_ACTION ITEM_:
Set down every entry word for word. Omit the pictures.

..............................

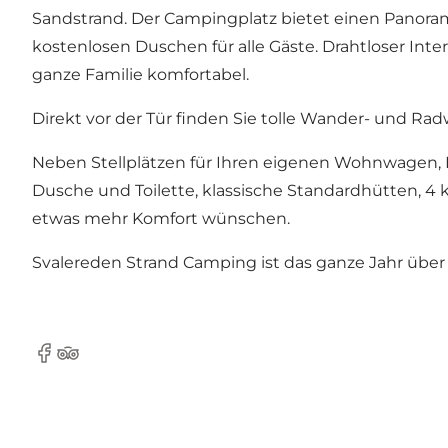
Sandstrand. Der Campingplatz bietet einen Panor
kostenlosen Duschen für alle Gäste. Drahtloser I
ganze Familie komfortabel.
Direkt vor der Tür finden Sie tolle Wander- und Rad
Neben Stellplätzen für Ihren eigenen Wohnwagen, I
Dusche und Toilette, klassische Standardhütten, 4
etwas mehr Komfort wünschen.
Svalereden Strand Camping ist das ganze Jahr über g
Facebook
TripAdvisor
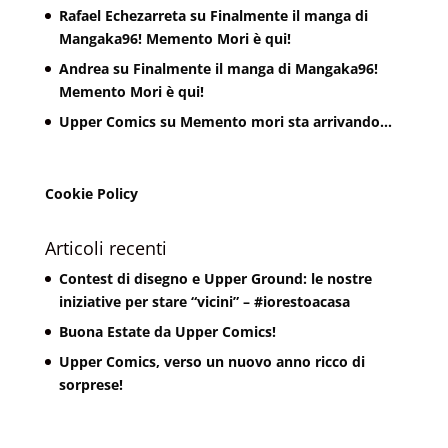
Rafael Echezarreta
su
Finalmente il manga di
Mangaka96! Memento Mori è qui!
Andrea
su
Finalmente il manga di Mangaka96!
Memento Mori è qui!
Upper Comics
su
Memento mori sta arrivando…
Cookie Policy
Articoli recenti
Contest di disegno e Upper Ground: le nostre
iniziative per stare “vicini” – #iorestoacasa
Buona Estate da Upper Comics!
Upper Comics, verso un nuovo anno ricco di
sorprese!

..............................

_COMPLETED TASK_:
Sandstrand. Der Campingplatz bietet einen Panor
kostenlosen Duschen für alle Gäste. Drahtloser I
ganze Familie komfortabel.
Direkt vor der Tür finden Sie tolle Wander- und Rad
Neben Stellplätzen für Ihren eigenen Wohnwagen, I
Dusche und Toilette, klassische Standardhütten, 4
etwas mehr Komfort wünschen.
Svalereden Strand Camping ist das ganze Jahr über g
Facebook
TripAdvisor
Rafael Echezarreta
su
Finalmente il manga di
Mangaka96! Memento Mori è qui!
Andrea
su
Finalmente il manga di Mangaka96!
Memento Mori è qui!
Upper Comics
su
Memento mori sta arrivando…
Cookie Policy
Articoli recenti
Contest di disegno e Upper Ground: le nostre
iniziative per stare “vicini” – #iorestoacasa
Buona Estate da Upper Comics!
Upper Comics, verso un nuovo anno ricco di
sorprese!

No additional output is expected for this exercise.